WHAT TO WORK ON: Transcribe the records that follow in their entirety, omitting any pictures.

(Stored data)
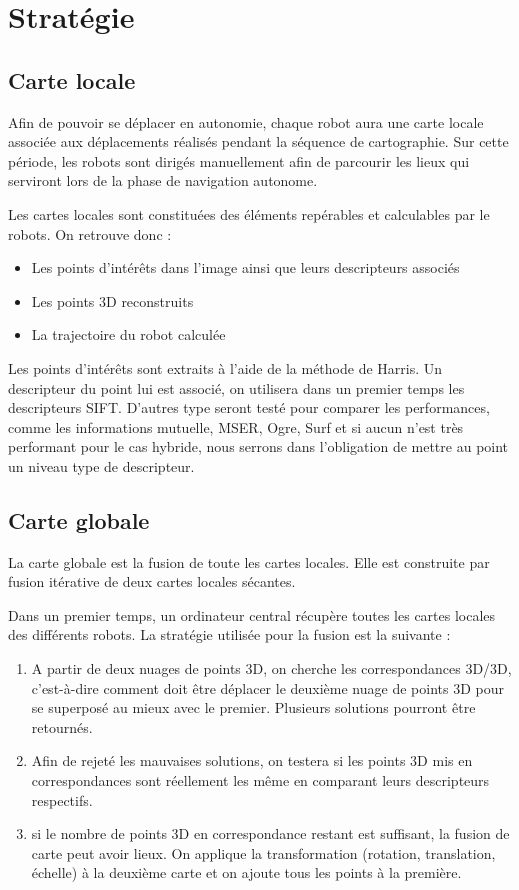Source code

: \section{Stratégie}
\label{sec:strategie}

\subsection{Carte locale}

Afin de pouvoir se déplacer en autonomie, chaque robot aura une carte locale associée aux déplacements réalisés pendant la séquence de cartographie.
Sur cette période, les robots sont dirigés manuellement afin de parcourir les lieux qui serviront lors de la phase de navigation autonome.

Les cartes locales sont constituées des éléments repérables et calculables par le robots.
On retrouve donc :
\begin{itemize}
\item Les points d'intérêts dans l'image ainsi que leurs descripteurs associés
\item Les points 3D reconstruits
\item La trajectoire du robot calculée
\end{itemize}

Les points d'intérêts sont extraits à l'aide de la méthode de Harris.
Un descripteur du point lui est associé, on utilisera dans un premier temps les descripteurs SIFT.
D'autres type  seront testé pour comparer les performances, comme les informations mutuelle, MSER, Ogre, Surf et si aucun n'est très performant pour le cas hybride, nous serrons dans l'obligation de mettre au point un niveau type de descripteur.


\subsection{Carte globale}

La carte globale est la fusion de toute les cartes locales.
Elle est construite par fusion itérative de deux cartes locales sécantes.

Dans un premier temps, un ordinateur central récupère toutes les cartes locales des différents robots.
La stratégie utilisée pour la fusion est la suivante :
\begin{enumerate}
\item A partir de deux nuages de points 3D, on cherche les correspondances 3D/3D, c'est-à-dire comment doit être déplacer le deuxième nuage de points 3D pour se superposé au mieux avec le premier.
Plusieurs solutions pourront être retournés.
\item Afin de rejeté les mauvaises solutions, on testera si les points 3D mis en correspondances sont réellement les même en comparant leurs descripteurs respectifs.
\item si le nombre de points 3D en correspondance restant est suffisant, la fusion de carte peut avoir lieux.
On applique la transformation (rotation, translation, échelle) à la deuxième carte et on ajoute tous les points à la première.
\end{enumerate}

FINISHED EXERCISE:
Source code

: \section{Stratégie}
\label{sec:strategie}

\subsection{Carte locale}

Afin de pouvoir se déplacer en autonomie, chaque robot aura une carte locale associée aux déplacements réalisés pendant la séquence de cartographie.
Sur cette période, les robots sont dirigés manuellement afin de parcourir les lieux qui serviront lors de la phase de navigation autonome.

Les cartes locales sont constituées des éléments repérables et calculables par le robots.
On retrouve donc :
\begin{itemize}
\item Les points d'intérêts dans l'image ainsi que leurs descripteurs associés
\item Les points 3D reconstruits
\item La trajectoire du robot calculée
\end{itemize}

Les points d'intérêts sont extraits à l'aide de la méthode de Harris.
Un descripteur du point lui est associé, on utilisera dans un premier temps les descripteurs SIFT.
D'autres type  seront testé pour comparer les performances, comme les informations mutuelle, MSER, Ogre, Surf et si aucun n'est très performant pour le cas hybride, nous serrons dans l'obligation de mettre au point un niveau type de descripteur.


\subsection{Carte globale}

La carte globale est la fusion de toute les cartes locales.
Elle est construite par fusion itérative de deux cartes locales sécantes.

Dans un premier temps, un ordinateur central récupère toutes les cartes locales des différents robots.
La stratégie utilisée pour la fusion est la suivante :
\begin{enumerate}
\item A partir de deux nuages de points 3D, on cherche les correspondances 3D/3D, c'est-à-dire comment doit être déplacer le deuxième nuage de points 3D pour se superposé au mieux avec le premier.
Plusieurs solutions pourront être retournés.
\item Afin de rejeté les mauvaises solutions, on testera si les points 3D mis en correspondances sont réellement les même en comparant leurs descripteurs respectifs.
\item si le nombre de points 3D en correspondance restant est suffisant, la fusion de carte peut avoir lieux.
On applique la transformation (rotation, translation, échelle) à la deuxième carte et on ajoute tous les points à la première.
\end{enumerate}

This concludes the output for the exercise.